于是,沈絮凝从六岁到十八岁,尝尽了人间苦楚。
为了从下水道口抠出滚落的五毛钱硬币,她可以不顾污秽,指甲外翻。
为了追回被小混混抢走的一块钱,她可以被打得鼻青脸肿,肋骨骨裂。
甚至为了凑钱看病,她卖掉了自己的一颗肾,连麻药都没有打。
只有收废品的阿婆,见她可怜,总会偷偷给她做一碗热汤面。
直到这日,阿婆突发重病,危在旦夕。
医院里。
沈絮凝跪在陆司枭跟前,磕了整整一百多个响头。
血肉模糊,鲜血顺着脸颊滑落。
“司枭!求求你!能不能给我涨一点生活费,就一块!只要多一块钱!阿婆就能做手术了!我求求你了!!”
话音未落,她的额头又重重磕下。
咚!咚!咚!
沉闷的声响,在寂静的走廊回荡,一声接着一声。
可沈絮凝仿佛感觉不到疼痛,鲜血大股大股渗出,远看像一个血人。
陆司枭垂眸看着,看着这个他亲手培养的、未来的陆家女主人,眼底似乎有什么极细微的东西动了一下。
他刚要开口说什么。
就在这时,穿着昂贵高定裙子的沈雾眠走来,轻轻挽住陆司枭的胳膊。
语气娇柔,却字字如刀:
“司枭哥哥这么做,都是为了姐姐你好呀。姐姐你将来是要做陆家女主人的,是要和他一起面对大风大浪的。现在心志不坚,将来怎么辅佐司枭,怎么执掌偌大家业?”
说着,她顿了顿,俯视着跪伏在地的沈絮凝,一副“痛心疾首”的模样:
“姐姐,为了一点私情,就要死要活,甚至不惜用自残的方式来逼迫司枭哥哥心软......你这样做,岂不是辜负了司枭哥哥这十几年磨炼你心智的苦心吗?”
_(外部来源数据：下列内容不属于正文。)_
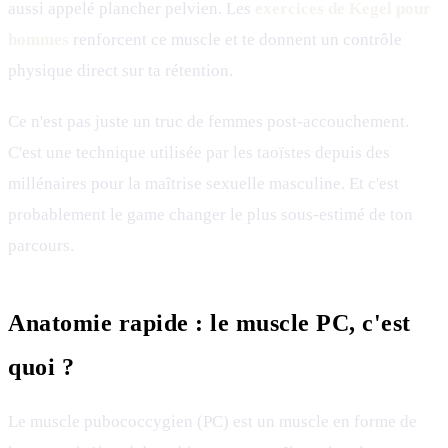
aussi appelé plancher pelvien. Les
exercices de Kegel pour
hommes
renforcent ce muscle et te donnent un contrôle
physique direct sur ta rétention.
Ce n'est pas juste un truc de femmes post-accouchement.
C'est une technique utilisée par les taoïstes depuis des
millénaires pour la maîtrise sexuelle masculine. Et c'est
probablement le game changer le plus sous-estimé de ton
parcours.
Anatomie rapide : le muscle PC, c'est
quoi ?
Le muscle pubococcygien (PC) est un muscle en forme de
“你现在每退让一分,将来可能就会让司枭哥哥和陆家,陷入万劫不复呀!”
沈雾眠这番“深明大义”的话,瞬间让陆司枭眼中的恻隐收了起来。
他居高临下,看着地上狼狈不堪的沈絮因,仿佛在看一件不合格的器具:
“雾眠说得对。”
“欲戴王冠,必承其重。连这点取舍都做不到,将来怎么执掌陆家?”
“今天你可以为一个收废品的老太下跪磕头,明天是不是就能为任何一个无关紧要的人,出卖陆家的利益?”
说着,他冷漠踢开沈絮凝攥着他裤腿的手。
毫不留情,眼神冷得像屋檐上的雪。
沈絮凝心脏骤然一疼,望向陆司枭那张冷峻的,她看了十二年的脸。
恍惚间,眼前熟悉的眉眼开始扭曲。
记忆拽回到,那个改变了她一生的雨天。
福利院走廊里,她和沈雾眠并排站着。
年仅八岁的她们,面前是神情冷峻的陆司枭,以及他身后的陆氏夫妇。
陆夫人温柔地摸了摸沈絮凝的头,又看了看沈雾眠,对陆司枭轻声嘱咐:
“司枭,以后,就从她们两个里,选一个最坚韧、最能担事的,陪你一起执掌陆家。”
那时的陆司枭,少年老成,视线在两张小脸上扫过后,指向了沈絮凝。
“就你了。”
从那一天起,她和沈雾眠的人生,走向了两个截然不同的极端。
两年后,陆父陆母意外去世,陆司枭彻底掌权。
沈雾眠可以在奢侈品店里,眼睛不眨地买下一条二十万的高定裙子,而同一时间,沈絮凝只能穿从垃圾桶里翻找出的旧外套。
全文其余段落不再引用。